Jumat, 30 April 2010

Quis Custodiet Ipsos Custodes?

Polisi, Jaksa, Ditjen Pajak, Ditjen Bea Cukui, termasuk parlemen adalah institusi negara yang memiliki fungsi pengawasan. Dalam hal ini mengawasi mengenai kamtibmas, kegiatan masyarakat di sektor keuangan, serta perilaku pemerintah. Karena itu pejabat negara yang bertanggung jawab pada institusi itu adalah orang-orang memiliki wewenang besar sekaligus tanggung jawab besar. Itu sebabnya sistem rekruitmen pada institusi tersebut haruslah memiliki tahapan-tahapan yang terpola dan berstandar baku.

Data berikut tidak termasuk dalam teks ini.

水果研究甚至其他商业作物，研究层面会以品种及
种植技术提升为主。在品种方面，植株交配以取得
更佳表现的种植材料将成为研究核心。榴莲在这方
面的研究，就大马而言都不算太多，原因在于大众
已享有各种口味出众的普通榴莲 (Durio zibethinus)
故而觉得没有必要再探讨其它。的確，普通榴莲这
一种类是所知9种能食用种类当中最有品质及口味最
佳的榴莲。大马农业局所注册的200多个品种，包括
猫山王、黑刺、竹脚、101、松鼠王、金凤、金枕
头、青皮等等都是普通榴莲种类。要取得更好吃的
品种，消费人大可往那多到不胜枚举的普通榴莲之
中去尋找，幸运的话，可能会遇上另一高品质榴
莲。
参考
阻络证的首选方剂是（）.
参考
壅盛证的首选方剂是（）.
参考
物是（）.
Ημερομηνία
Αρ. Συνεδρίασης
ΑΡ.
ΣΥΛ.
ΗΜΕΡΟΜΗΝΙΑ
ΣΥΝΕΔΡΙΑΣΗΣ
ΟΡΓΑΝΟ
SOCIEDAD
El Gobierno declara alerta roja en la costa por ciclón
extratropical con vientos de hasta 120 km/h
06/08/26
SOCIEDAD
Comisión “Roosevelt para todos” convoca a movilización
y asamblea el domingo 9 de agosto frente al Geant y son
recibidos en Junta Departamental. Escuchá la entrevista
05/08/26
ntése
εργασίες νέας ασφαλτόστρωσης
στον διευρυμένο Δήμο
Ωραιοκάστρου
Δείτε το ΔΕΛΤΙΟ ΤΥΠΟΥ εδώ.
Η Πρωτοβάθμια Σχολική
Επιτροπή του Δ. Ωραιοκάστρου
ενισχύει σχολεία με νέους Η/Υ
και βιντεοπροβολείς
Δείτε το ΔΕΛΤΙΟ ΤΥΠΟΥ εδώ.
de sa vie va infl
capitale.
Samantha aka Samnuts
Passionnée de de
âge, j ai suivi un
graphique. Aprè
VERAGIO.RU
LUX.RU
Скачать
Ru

Namun, dalam nuansa dinamika kehidupan yang semakin mengedepankan tampilan materi seperti saat ini, tentu saja ada pengaruh psikologi terhadap para pejabat pengawas itu. Terbongkarnya berbagai bentuk mafia hukum akhir-akhir ini membuktikan perihal itu. Demi materi semata untuk membiayai perilaku hedonistik, banyak pejabat pengawas yang kemudian berganti profesi menjadi menjadi pelacur. Ya, pelacur yang menjual kewenangan, jabatan sekaligus kehormatannya kepada siapa saja yang bersedia membelinya.

Maka, agar tidak beralih profesi menjadi pelacur, para pejabat pengawas itu pun harus diawasi. Quis custodiet ipsos custodes? Siapakah yang mengawasi pengawas? Tentu saja pemilik kedaulalatan, yakni rakyat! Sebab jika dirunut dari awalnya, para pejabat pengawas itu memangku jabatannya memang mendapatkan mandat dari rakyat. Jabatan itu diperolehnya berdasarkan kontrak sosial melalui penyelenggaraan pemilihan umum, baik pilpres maupun pileg.

Itulah sebabnya, guru besar sosiologi hukum Indonesia Prof. Satjipto Rahardjo mengatakan, anarkhisme massa merupakan akibat langsung dari ketidakmampuan perangkat negara –termasuk perangkat hukum– melaksanakan mandat rakyat. Ketika banyak terjadi pelaku kejahatan dibebaskan atau dibiarkan begitu saja, maka kemudian rakyat mengambil alih mandatnya itu kembali. Saat itulah rakyat bertindak selaku polisi, jaksa, sekaligus hakimnya. Terjadilah eigen richting, tindakan main hakim sendiri!

Ketidaksadaran
Saat ini rakyat semakin sadar akan hak-haknya sebagai warga negara. Runtuhnya Orde Baru merupakan contoh konkrit dari akibat rasa kekesalan sosial yang sudah berada pada level puncak. Mandat rakyat itu pun ditarik kembali secara paksa! Saat itu tampaknya rakyat berani bertaruh apa saja untuk merebut mandatnya itu. Jangankan harta benda, kematian pun mereka siap menjemputnya. Organ negara di bidang keamanan, seperti tentara dan polisi, di mata rakyat adalah warga negara juga. Artinya, mereka tidak perlu ditakuti, tapi perlu disadarkan dari ketidaksadaran struktural bahwa mereka berasal dari rakyat dan bekerja untuk rakyat.

Kini, tampaknya ketaksadaran struktural itu menghinggapi banyak pejabat tinggi di Republik ini. Mereka memiliki anggapan bahwa uang negara negara yang bersumber dari pajak rakyat itu, seperti harta peninggalan nenek moyangnya. Karena itu mereka merasa memiliki wewenang untuk menggerogotinya (baca: korupsi) seenak udelnya tanpa moral dan rasa malu. Dalam keadaan seperti itu tentu saja mereka dapat dikatagorikan musuh negara, bahkan musuh nomor wahid!

Dibandingkan dengan tindakan pengebom bunuh diri, tindakan koruptor lebih sadis. Sebab korupsi mengakibatkan kerugiannya lebih luas, serta merugikan rakyat banyak, terutama rakyat pada lapisan paling bawah. Karena itu penjatuhan hukuman mati terhadap koruptor layak diberlakukan di negeri ini. Imam Samudra cs. memang dihukum mati, tetapi relatif lebih terhormat, sebab mereka berani mati demi mempertahankan kebenaran yang diyakininya. Tapi koruptor tidak berani mati, hanya memiliki keberanian mencuri!